- Theatrical release poster
- Directed by: Alan Cooke
- Screenplay by: Lindsay Galloway
- Based on: story by Edgar Wallace
- Produced by: Jack Greenwood
- Starring: John Le Mesurier Jack Watling
- Cinematography: Bert Mason
- Edited by: Derek Holding
- Music by: Bernard Ebbinghouse
- Production company: Merton Park Studios
- Distributed by: Anglo-Amalgamated
- Release date: 23 April 1962;
- Running time: 60 minutes
- Country: United Kingdom
- Language: English

= Flat Two =

1962 British film by Alan Cooke

Flat Two is a 1962 British second feature film directed by Alan Cooke and starring John Le Mesurier and Jack Watling.
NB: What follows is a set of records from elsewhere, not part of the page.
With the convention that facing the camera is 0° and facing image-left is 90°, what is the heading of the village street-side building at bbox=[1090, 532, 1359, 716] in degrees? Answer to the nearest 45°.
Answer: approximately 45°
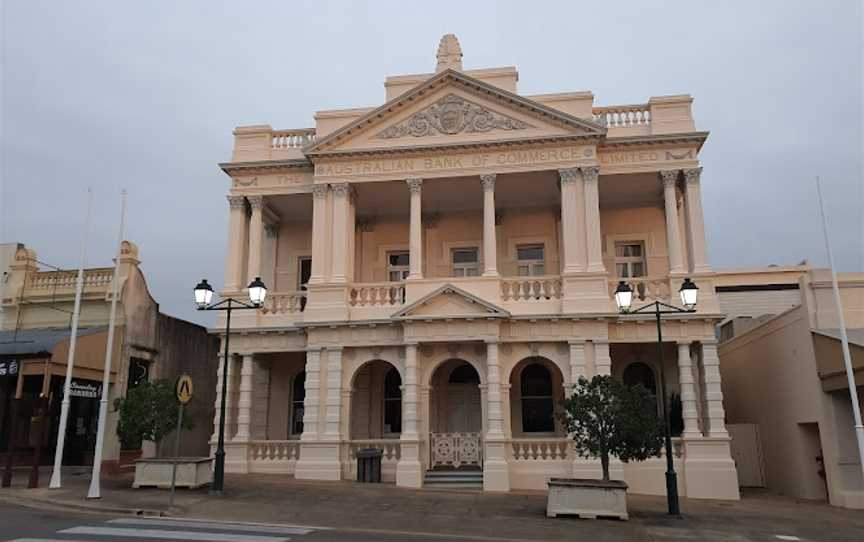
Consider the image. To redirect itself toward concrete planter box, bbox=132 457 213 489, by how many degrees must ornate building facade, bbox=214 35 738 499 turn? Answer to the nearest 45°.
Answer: approximately 45° to its right

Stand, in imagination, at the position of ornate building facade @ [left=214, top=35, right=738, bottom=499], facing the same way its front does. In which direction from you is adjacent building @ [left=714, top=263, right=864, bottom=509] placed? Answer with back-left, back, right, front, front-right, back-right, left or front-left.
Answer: left

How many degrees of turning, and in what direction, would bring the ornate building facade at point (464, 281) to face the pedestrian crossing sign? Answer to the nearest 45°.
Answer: approximately 45° to its right

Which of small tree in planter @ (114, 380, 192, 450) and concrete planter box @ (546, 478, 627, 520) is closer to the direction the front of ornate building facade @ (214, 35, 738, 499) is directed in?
the concrete planter box

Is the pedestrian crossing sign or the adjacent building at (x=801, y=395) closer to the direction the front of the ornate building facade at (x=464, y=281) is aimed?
the pedestrian crossing sign

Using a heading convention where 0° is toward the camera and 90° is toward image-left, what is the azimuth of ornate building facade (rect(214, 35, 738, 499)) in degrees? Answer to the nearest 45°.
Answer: approximately 0°

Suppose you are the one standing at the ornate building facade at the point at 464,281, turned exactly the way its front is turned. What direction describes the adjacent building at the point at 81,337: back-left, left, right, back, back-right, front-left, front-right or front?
right

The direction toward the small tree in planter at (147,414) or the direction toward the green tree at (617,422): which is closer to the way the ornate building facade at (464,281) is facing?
the green tree

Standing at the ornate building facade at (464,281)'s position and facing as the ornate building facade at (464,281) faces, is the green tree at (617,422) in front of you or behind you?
in front

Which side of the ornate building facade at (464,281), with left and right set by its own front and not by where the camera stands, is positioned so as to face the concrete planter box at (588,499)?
front
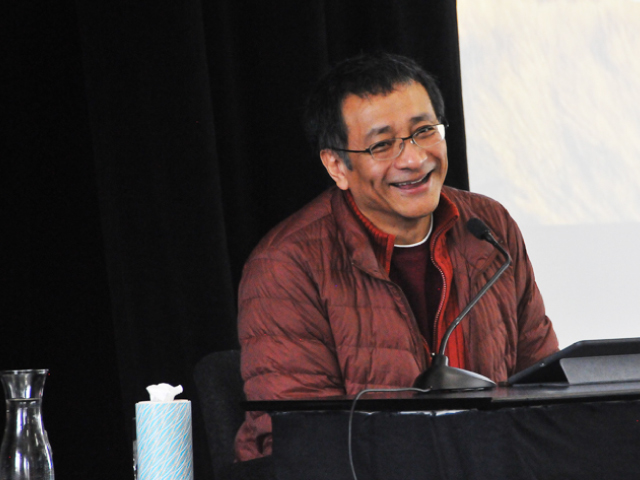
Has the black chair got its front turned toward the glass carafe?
no

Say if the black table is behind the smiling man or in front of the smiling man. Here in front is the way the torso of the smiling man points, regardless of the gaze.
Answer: in front

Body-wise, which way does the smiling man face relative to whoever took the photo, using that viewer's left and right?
facing the viewer and to the right of the viewer

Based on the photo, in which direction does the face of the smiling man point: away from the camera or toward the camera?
toward the camera

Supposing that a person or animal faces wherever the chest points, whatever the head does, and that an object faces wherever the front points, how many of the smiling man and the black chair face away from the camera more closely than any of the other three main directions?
0

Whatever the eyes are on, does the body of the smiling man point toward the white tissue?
no

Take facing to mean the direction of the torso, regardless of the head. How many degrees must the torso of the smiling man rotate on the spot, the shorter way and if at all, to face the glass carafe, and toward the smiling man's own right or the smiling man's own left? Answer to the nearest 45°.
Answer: approximately 90° to the smiling man's own right

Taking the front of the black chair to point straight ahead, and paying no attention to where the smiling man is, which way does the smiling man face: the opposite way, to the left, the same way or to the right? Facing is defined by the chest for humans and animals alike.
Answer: the same way
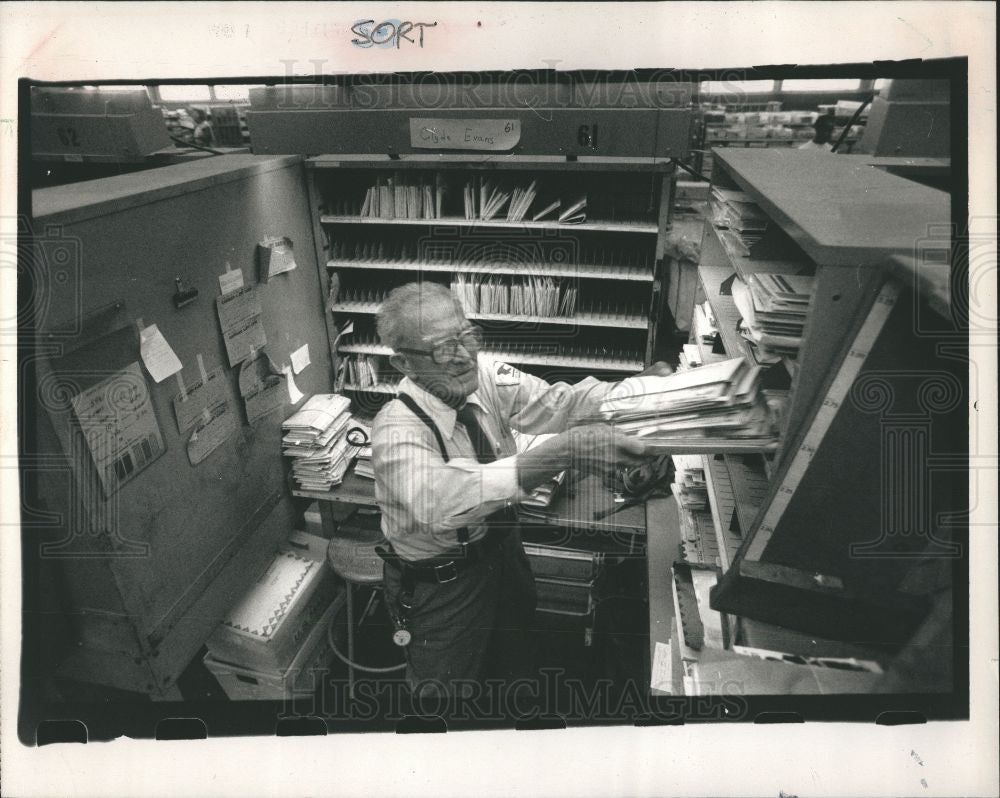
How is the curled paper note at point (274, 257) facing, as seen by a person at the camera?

The screenplay, is written by Lindsay Galloway, and also based on the 1924 story of the same name by Edgar Wallace. The film is part of Edgar Wallace Mysteries series, produced at Merton Park Studios for Anglo-Amalgamated from 1960 to 1965.

==Plot==
Crooked casino owner Emil Louba is found murdered in his apartment. There are three suspects: architect Frank Leamington, whose fiancée Susan owed Louba money; Charles Berry, who had a grudge against him, and Warden, a barrister. Leamington is arrested, and is defended in court by Warden. As the case progresses Warden is forced to present evidence that establishes himself as the killer.
==Cast==
- John Le Mesurier as Warden
- Jack Watling as Frank Leamington
- Bernard Archard as Trainer
- Barry Keegan as Charles Berry
- Ann Bell as Susan
- Campbell Singer as Hurley Brown
- Charles Lloyd Pack as Miller
- David Bauer as Louba
- Russell Waters as clerk of court
- George Bishop as judge
- Gerald Sim as doorman
- André Mikhelson as 1st croupier
- Monti De Lyle as 2nd croupier
- Adrian Oker as waiter
- Gordon Phillott as waiter
- John Wilder as doorman

==Critical reception ==
The Monthly Film Bulletin wrote: "Unexciting episode in the Edgar Wallace series. The improbable plot depends far too much on verbal explanations and neither the direction nor the characterisation is strong enough to sustain it. But the playing is at least competent."